分红大会后的第二天清晨。
顾念念刚推开临时办公室的门,就看到严守义站在门口。他手里提着那个装满自制夹具和防锈样片的旧木箱,脚边的地上落了一层烟灰。
“严师傅,有事?”顾念念拉开椅子坐下。
严守义走进来,把旧木箱放在八仙桌上。
“顾厂长。”严守义声音有些沙哑,但透着一股决绝,“我那五十块钱报酬,我拿去买了套上好的油石和一套新塞尺。我想在产业街,支个长期的诊断台。每旬我来两天。”
顾念念看着那个旧木箱,没急着答应。
“设诊断台可以。”顾念念手指敲了敲桌面,“但我有个条件。你的手艺,不能只装在你脑子里。裂隙辨识、修磨余量、油石怎么用,全得给我写成工序卡。”
严守义皱了皱眉:“手艺这东西,靠的是手感和眼力,写在纸上,他们能懂?”
“不懂就练。”顾念念站起身,“去车间。”
检验区。
老李和杜海生站在操作台前。严守义拿起一只生锈的旧轴承,动作极快。
“看端面这道痕。”严守义指尖在铁锈上一抹,“这叫偏心磨损。直接上粗油石,顺着滚道走两圈,手感发涩就是余量不够,发滑就是过头。懂了没?”
老李急躁,抓起一只轴承,拿起油石就磨。磨了两下,他把轴承往右边的筐里一扔。
“停。”顾念念走过去,从右边的筐里捡起那只轴承,递给杜海生,“量。”
杜海生卡尺一卡:“超差两微米。这是返修降级样,不能装配。”
老李愣住了:“我明明是按严师傅说的,手感发滑了啊。”
“这就是问题。”顾念念转头看向严守义,“你的手感,是十年磨出来的。老李的手感,是今天刚学的。你把返修件和可装配件混在一起教,一上线,就是灾难。”
严守义看着老李磨错的轴承,沉默了。他引以为傲的绝活,在脱离了他这双手后,变得极不可控。
“经验不能传承。”顾念念一字一顿,“标准才能。”
严守义深吸了一口气,把手里的油石放下。
“重来。”严守义拿起另一只旧件,动作放慢了三倍,“第一步,看端面记号。带三角印的,是重度磨损,直接报废。第二步,测滚道余量。不用手感,用塞尺。”

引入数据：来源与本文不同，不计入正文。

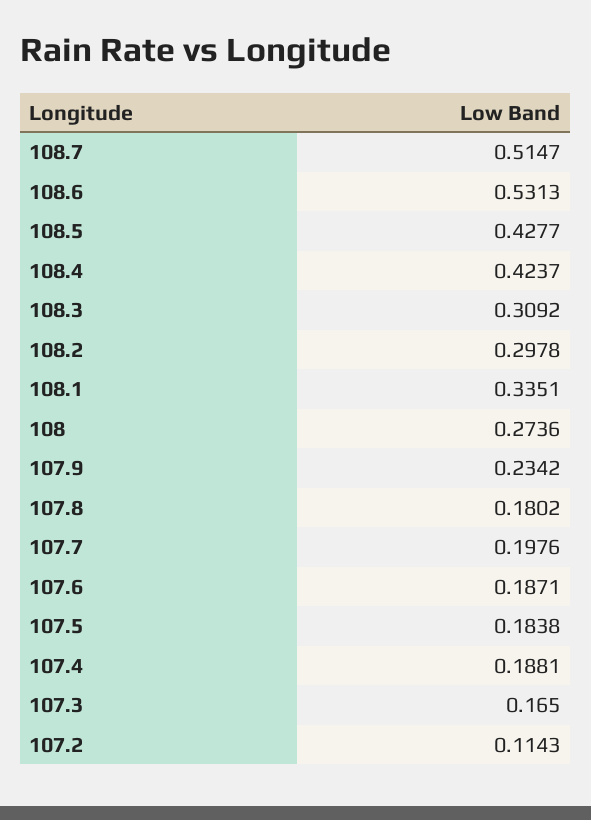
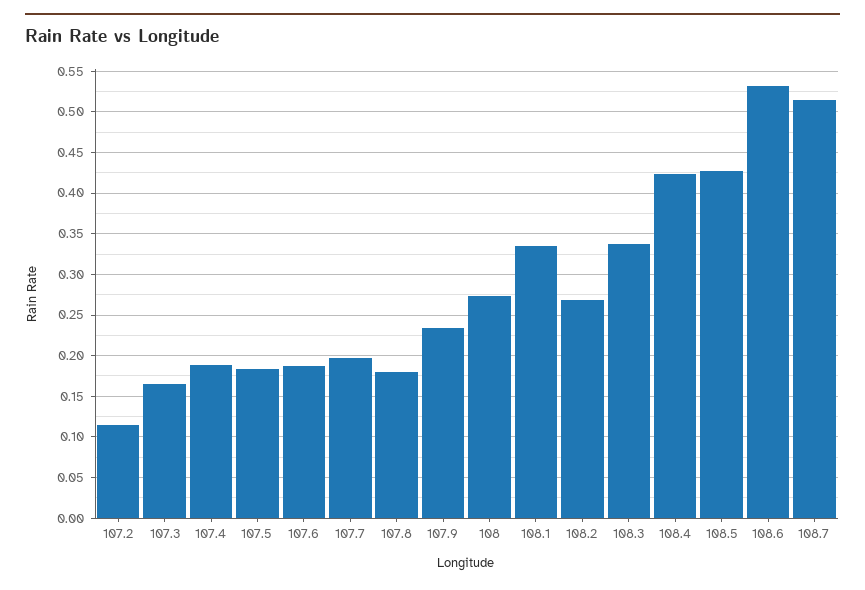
108.3: 0.3092 -> 0.34
108.2: 0.2978 -> 0.27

他拿起最薄的塞尺,插进缝隙。“第三步,红煤油渗透。看裂纹。”
赵小云站在旁边,铅笔在纸上飞快地画出一个个方框和箭头。不到十分钟,一张简洁的“旧件分拣修磨流程图”就画好了。
“二狗。”顾念念下令。
二狗抱着一摞分拣样盒跑过来。他按照流程图,在装“报废件”的盒子上刻了三道深沟,在“返修件”的盒子上刻了一道浅槽,在“合格件”的盒子上打磨得极其光滑。
“闭上眼睛,摸。”顾念念对老李说。
老李闭上眼,手一摸盒子边缘:“三道沟,报废。”
这法子简单有效,连最粗心的人都不会放错。
严守义看着这一幕,长长地吐出一口气。他突然转过身,走到赵启明面前。
“赵主任。”严守义指着自己的旧木箱,“我这些工具,以后就放在检验区。谁借用,谁登记。少一把塞尺,我拿你是问。”
赵启明乐了:“行!我这就给你弄个牌子。”
半小时后,检验区最显眼的位置,划出了一块一平米的专属区域。严守义的旧木箱端端正正地摆在上面。旁边立着一块木牌:工具出入登记处。
顾念念把一份协作协议推到严守义面前。
“按试验件数量、培训课时和诊断结果,计件算钱。”顾念念说,“不搞虚的技术分成。干多少,拿多少。”
严守义拿起笔,痛快地签下了自己的名字。
夜深。
大车间里灯火通明。首批二十套联合试单已经装箱完毕,明天一早就要发往火车站。
杜海生拿着手电筒,在堆场进行最后的发运前清点。
手电筒的光柱扫过一排排整齐的木盒。突然,光柱停在第三排最边上的一个盒子上。
杜海生走近一看,脸色猛地一变。
在一堆贴着蓝色出厂卡的木盒中,那个盒子的缝隙里,赫然透出一抹刺眼的明黄。那是绝对不该出现在成品区的,代表“未定型试验件”的黄色卡片。
杜海生的手电筒吧嗒一声掉在地上。